Read through the listing below, and copy every line where the string "pixel" appears.

----- INFORMATION PROVIDED

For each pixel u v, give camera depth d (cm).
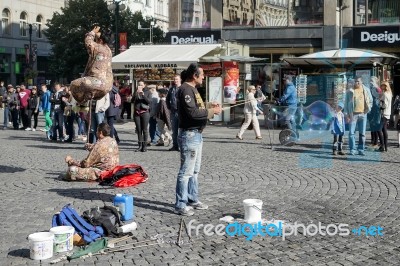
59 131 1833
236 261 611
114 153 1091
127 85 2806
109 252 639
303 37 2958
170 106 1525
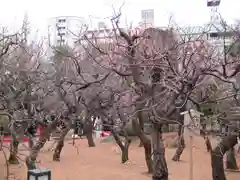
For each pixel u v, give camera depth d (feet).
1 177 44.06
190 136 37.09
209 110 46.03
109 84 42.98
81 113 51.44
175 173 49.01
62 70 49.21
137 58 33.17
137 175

----------
----- INFORMATION PROVIDED

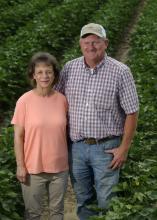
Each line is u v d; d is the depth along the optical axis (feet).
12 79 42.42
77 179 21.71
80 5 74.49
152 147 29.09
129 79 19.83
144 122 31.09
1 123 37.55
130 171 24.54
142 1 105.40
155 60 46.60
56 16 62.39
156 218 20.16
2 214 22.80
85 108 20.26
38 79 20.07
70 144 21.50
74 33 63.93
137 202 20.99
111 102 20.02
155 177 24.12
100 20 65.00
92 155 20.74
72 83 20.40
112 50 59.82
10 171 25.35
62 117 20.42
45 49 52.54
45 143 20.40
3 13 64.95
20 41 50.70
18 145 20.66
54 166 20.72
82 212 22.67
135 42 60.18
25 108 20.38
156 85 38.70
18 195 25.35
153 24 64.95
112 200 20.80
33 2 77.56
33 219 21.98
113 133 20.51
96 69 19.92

----------
----- INFORMATION PROVIDED

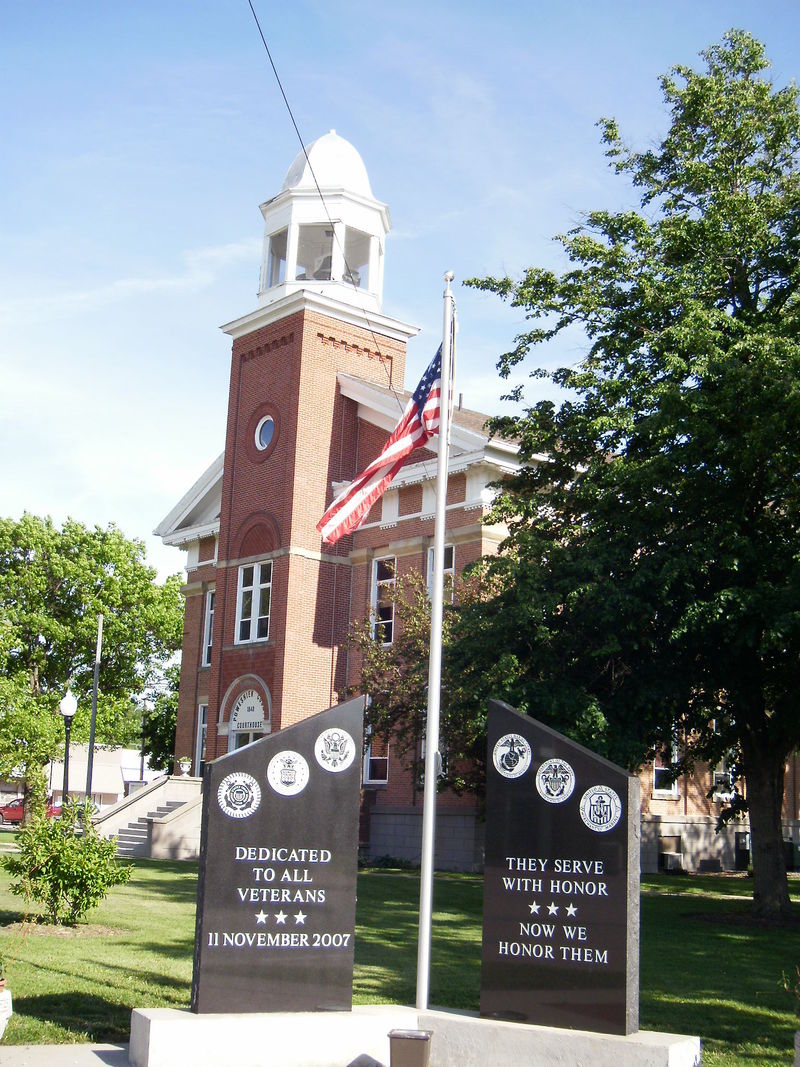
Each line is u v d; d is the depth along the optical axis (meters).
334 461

----------

COMPLETED TASK
For each pixel u v, give camera depth d (cm).
For each pixel u v, give camera depth d (feet).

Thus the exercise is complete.